Socially awkward Facebook eight year olds and their spam

  • Selling cell phones to eight year olds. Burn in hell, over-reaching capitalists! An imaginary conversation between a father and his 17 year-old son: "You see, son, back when you were eight, we signed you up for a family plan with lifetime free texting. Lifetime. With the same company. You're contractually obligated to stay with the same provider for the rest of your life."
  • Toronto is outrageously represented on Facebook, and Sean throws out a challenge: "and for Torontonians.... I now officially proclaim, if you have not joined Facebook by the April 22, 2007 and live in Toronto, you are offically part of the mainstream, well on your way to dancing the Macarena, listening to Barry Manilow and still wondering why the old Canadian Tire spokesguy isn't on TV anymore."
  • A video showing the "corridor of social awkwardness" in the CBC headquarters in Toronto. "It's so long, that when you see some one coming the other way, you don't know when to wave, say hello or give one of those man nods."
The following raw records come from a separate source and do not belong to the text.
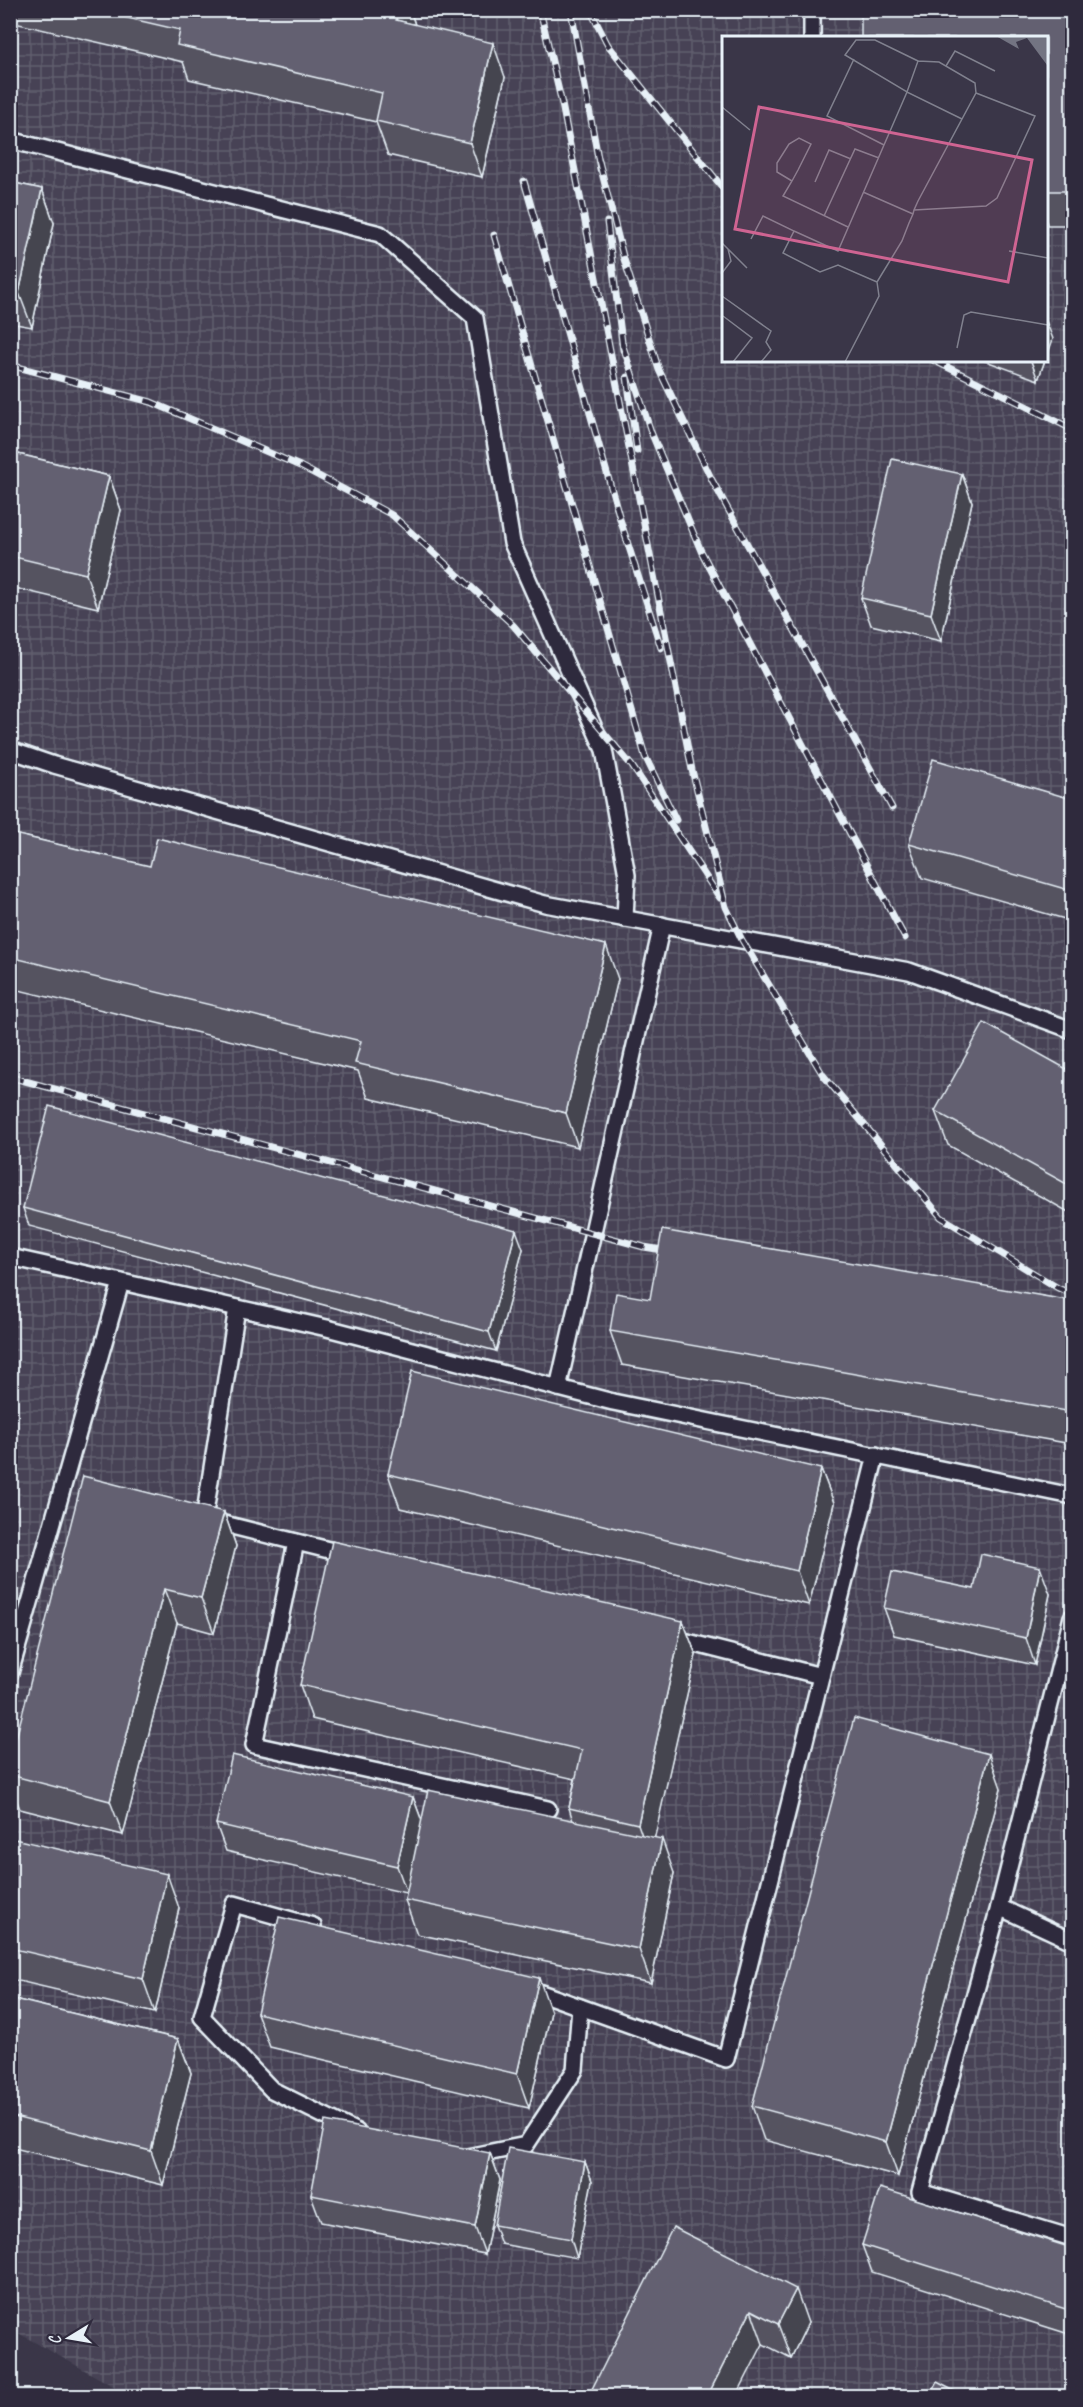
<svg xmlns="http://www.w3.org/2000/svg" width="1083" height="2407" font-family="Caveat,sans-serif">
  <defs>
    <pattern id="industrial-grid" width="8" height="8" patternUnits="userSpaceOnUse" patternTransform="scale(1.5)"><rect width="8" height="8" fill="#464354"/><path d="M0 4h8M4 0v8" fill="none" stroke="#615f6d"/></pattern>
  </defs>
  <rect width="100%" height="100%" fill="#3a3648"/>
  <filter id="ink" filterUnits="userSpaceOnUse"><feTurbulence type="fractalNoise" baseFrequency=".0167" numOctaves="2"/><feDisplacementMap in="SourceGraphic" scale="12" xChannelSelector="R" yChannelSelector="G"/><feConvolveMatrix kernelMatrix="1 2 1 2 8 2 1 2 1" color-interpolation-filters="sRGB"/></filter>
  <g filter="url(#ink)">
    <path fill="url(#industrial-grid)" fill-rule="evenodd" d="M11,11H1072V2396H131L11,2329ZM723,38H1046V360H723Z"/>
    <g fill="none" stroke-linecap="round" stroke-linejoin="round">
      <defs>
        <g id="service">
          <polyline points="812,38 812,10"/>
          <polyline points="10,140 380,234 475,318 512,543 604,750 627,875 625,919"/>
          <polyline points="10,750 54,765 545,904 909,971 1072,1030"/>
          <polyline points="10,1257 327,1328 613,1402 1072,1496"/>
          <polyline points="237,1308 204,1519 349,1555"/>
          <polyline points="558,1388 662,925"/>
          <polyline points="296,1542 254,1745 548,1809"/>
          <polyline points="672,1638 821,1676"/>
          <polyline points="10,1673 121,1282"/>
          <polyline points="999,1907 1072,1617"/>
          <polyline points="313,1926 234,1904 202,2017 272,2090 357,2132"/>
          <polyline points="1072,1941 999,1907 920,2192 1072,2238"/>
          <polyline points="527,1988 726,2059 876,1455"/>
          <polyline points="467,2157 526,2145 575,2070 580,2007"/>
        </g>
      </defs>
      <use href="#service" stroke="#e8f1f8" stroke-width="20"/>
      <use href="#service" stroke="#2f2a3d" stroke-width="15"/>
      <defs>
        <g id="rail">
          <polyline points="540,10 562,104 692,770 726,907 742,940 823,1075 941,1217 1058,1288 1072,1294"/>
          <polyline points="571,10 600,169"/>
          <polyline points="590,10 608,45 723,188"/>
          <polyline points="599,161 623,256 659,370 712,480 892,808"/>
          <polyline points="524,181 620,519 661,648"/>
          <polyline points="607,222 623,350"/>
          <polyline points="494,235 645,756 676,820"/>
          <polyline points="622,343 651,432 701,551 905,938"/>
          <polyline points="933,360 1072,429"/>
          <polyline points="10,365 151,402 300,466 392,515 513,625 632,766 720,898"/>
          <polyline points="627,377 637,451"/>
          <polyline points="10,1077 644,1247 675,1252"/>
        </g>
      </defs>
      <use href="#rail" stroke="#e8f1f8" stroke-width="7"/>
      <use href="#rail" stroke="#2f2a3d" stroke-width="4.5" stroke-dasharray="14" stroke-linecap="butt"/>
    </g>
    <g fill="#555361" stroke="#e8f1f8" stroke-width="1.5">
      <polygon points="10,10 410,10 415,25 505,77 482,177 388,155 376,122 189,79 183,62 10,22"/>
      <polygon points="1072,10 1072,225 1047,225 1046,220 1046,38"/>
      <polygon points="10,182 42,189 54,223 32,327 10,323"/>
      <polygon points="983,360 1045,360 1038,380"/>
      <polygon points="10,452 109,476 121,510 98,608 10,587"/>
      <polygon points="962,474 972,502 941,641 871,625 861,598"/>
      <polygon points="1072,799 1072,921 922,878 909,844"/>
      <polygon points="10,833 618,979 578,1147 368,1098 358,1071 10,988"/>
      <polygon points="1072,1072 1072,1214 948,1145 935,1111"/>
      <polygon points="23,1208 523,1249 496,1351 29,1226"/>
      <polygon points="650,1299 1072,1301 1072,1444 622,1365 610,1331"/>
      <polygon points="821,1469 834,1503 809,1605 400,1508 388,1474"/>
      <polygon points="224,1512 236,1546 214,1633 177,1623 123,1835 20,1809 10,1783 10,1762"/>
      <polygon points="974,1589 1050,1594 1035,1665 894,1635 884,1608"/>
      <polygon points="683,1621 696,1655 654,1838 674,1873 651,1983 417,1934 405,1900 406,1893 226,1851 216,1824 413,1797 422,1821 573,1821 569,1808 575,1779 312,1719 300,1685"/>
      <polygon points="1001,1788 898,2176 764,2140 752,2106"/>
      <polygon points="10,1838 179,1908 155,2013 10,1979"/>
      <polygon points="10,1998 178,2039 191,2073 163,2185 10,2147"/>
      <polygon points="551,2012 529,2108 270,2047 257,2013"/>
      <polygon points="490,2153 500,2180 485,2254 321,2222 311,2195"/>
      <polygon points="585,2162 592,2181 577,2258 501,2244 494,2225"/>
      <polygon points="673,2227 808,2323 791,2358 763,2344"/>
      <polygon points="862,2245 1072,2248 1072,2335 872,2272"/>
    </g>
    <g fill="#45444f" stroke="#e8f1f8" stroke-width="1.5">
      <polygon points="398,10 410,10 415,25 396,20"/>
      <polygon points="493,43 505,77 482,177 470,143"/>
      <polygon points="42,189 54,223 32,327 19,293"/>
      <polygon points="1046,321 1053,339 1046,359"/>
      <polygon points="1031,360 1045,360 1038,380 1031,361"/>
      <polygon points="962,474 972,502 941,641 931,614"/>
      <polygon points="109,476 121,510 98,608 86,574"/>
      <polygon points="606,945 618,979 578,1147 566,1113"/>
      <polygon points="516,1230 523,1249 496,1351 489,1332"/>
      <polygon points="821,1469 834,1503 809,1605 797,1571"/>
      <polygon points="224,1512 236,1546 214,1633 201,1598"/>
      <polygon points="1040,1567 1050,1594 1035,1665 1026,1638"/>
      <polygon points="164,1589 177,1623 123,1835 110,1801"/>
      <polygon points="683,1621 696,1655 650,1858 638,1824"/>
      <polygon points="989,1754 1001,1788 898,2176 886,2142"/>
      <polygon points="413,1797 423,1824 407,1893 397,1866"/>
      <polygon points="662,1839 674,1873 651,1983 639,1949"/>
      <polygon points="167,1874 179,1908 155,2013 143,1979"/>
      <polygon points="539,1978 551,2012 529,2108 517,2074"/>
      <polygon points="178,2039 191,2073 163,2185 151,2151"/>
      <polygon points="490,2153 500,2180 485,2254 475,2227"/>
      <polygon points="585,2162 592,2181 577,2258 571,2239"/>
      <polygon points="796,2289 808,2323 791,2358 778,2324"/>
      <polygon points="751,2310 763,2344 736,2397 707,2397"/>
    </g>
    <g fill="#636171" stroke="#e8f1f8" stroke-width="1.5">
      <polygon points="93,10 398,10 396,20 493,43 470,143 376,121 382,93 177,45 180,30"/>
      <polygon points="861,10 1072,10 1072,209 1068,209 1068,191 1046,191 1046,38 861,38"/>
      <polygon points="10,182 42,189 19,293 10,291"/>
      <polygon points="10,452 109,476 86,574 10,556"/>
      <polygon points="892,459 962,474 931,614 861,598"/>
      <polygon points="933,759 1072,799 1072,891 909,844"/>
      <polygon points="10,833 150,866 157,838 606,945 566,1113 355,1063 361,1041 10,957"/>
      <polygon points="984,1023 1072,1072 1072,1187 935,1111"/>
      <polygon points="49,1106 516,1230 489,1332 23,1208"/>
      <polygon points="662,1230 1072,1301 1072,1412 610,1331 616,1293 650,1299"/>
      <polygon points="412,1371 821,1469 797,1571 388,1474"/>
      <polygon points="83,1476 224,1512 201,1598 164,1589 110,1801 10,1775 10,1762"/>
      <polygon points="332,1541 683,1621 638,1824 569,1808 582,1750 300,1685"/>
      <polygon points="981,1554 1040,1567 1026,1638 884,1608 892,1572 974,1589"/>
      <polygon points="854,1718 989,1754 886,2142 752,2106"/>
      <polygon points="232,1755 413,1797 397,1866 216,1824"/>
      <polygon points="428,1790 662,1839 639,1949 405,1900"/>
      <polygon points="10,1838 167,1874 143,1979 10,1948"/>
      <polygon points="279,1917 539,1978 517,2074 257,2013"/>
      <polygon points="10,1998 178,2039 151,2151 10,2116"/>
      <polygon points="325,2121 490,2153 475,2227 311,2195"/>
      <polygon points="508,2148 585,2162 571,2239 494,2225"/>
      <polygon points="880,2188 1072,2248 1072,2311 862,2245"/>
      <polygon points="673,2227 796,2289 778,2324 751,2310 707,2397 588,2397"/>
      <polygon points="937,2382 966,2397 929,2397"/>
    </g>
  </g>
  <g transform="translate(722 36)">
    <rect width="326" height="326" fill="#3a3648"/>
    <path d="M274,0H325V29L305,2L294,6L297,13Z" fill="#737482"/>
    <path fill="none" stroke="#80818e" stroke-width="1.5" d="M134,4H153L196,25L185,56L123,19ZM132,23L105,80L162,109M196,25L217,26L253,47L254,57M224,30L233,15L273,35M0,71L28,94M70,145L55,136V127L67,108L77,102L89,108L76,134L70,145L61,160L126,191M93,146L107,114L129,123M141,156L191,178M102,180L133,113L157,122M72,195L116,215L185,56L240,83M29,203L41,180L72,195L61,217L98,236L116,229L155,246M0,207L25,232M287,215L326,222M0,237L9,225L6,213M0,260L49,295L44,306L49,314L39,326M1,280L30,302L11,326M235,312L242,279L249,276L326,289M123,326L157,260L155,246L180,205L187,187L191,178L192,174L196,165L254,57L313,80L275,162L264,170L192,174"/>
    <path fill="#cf6492" fill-opacity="0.15" stroke="#cf6492" stroke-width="3" d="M37,71L310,124L286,246L13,193Z"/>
    <rect width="326" height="326" fill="none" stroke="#e8f1f8" stroke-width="3"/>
  </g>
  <rect width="1083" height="2407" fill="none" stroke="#2f2a3d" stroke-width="36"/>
  <rect x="18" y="18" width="1047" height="2371" fill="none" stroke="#e8f1f8" stroke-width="2" filter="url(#ink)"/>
  <g transform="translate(69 2338) rotate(259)" stroke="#2f2a3d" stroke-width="4.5" paint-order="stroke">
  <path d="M0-4.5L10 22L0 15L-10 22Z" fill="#e8f1f8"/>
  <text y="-9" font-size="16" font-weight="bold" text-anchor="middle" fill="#e8f1f8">С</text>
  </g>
</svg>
  • And the billboards start coming down in Sao Paolo. Brett questions whether urban spam is actually a problem at all. To me, advertising is a necessary part of business. I can understand why cities like Sao Paolo would feel overwhelmed by corporate messaging - and how this could become even more overbearing with the growth of digital billboards and projected messaging. On a local level, though, advertising is more of a form of personal expression, tailored to the market and the consumer. Which makes wholesale bans stupid. And damaging for small business.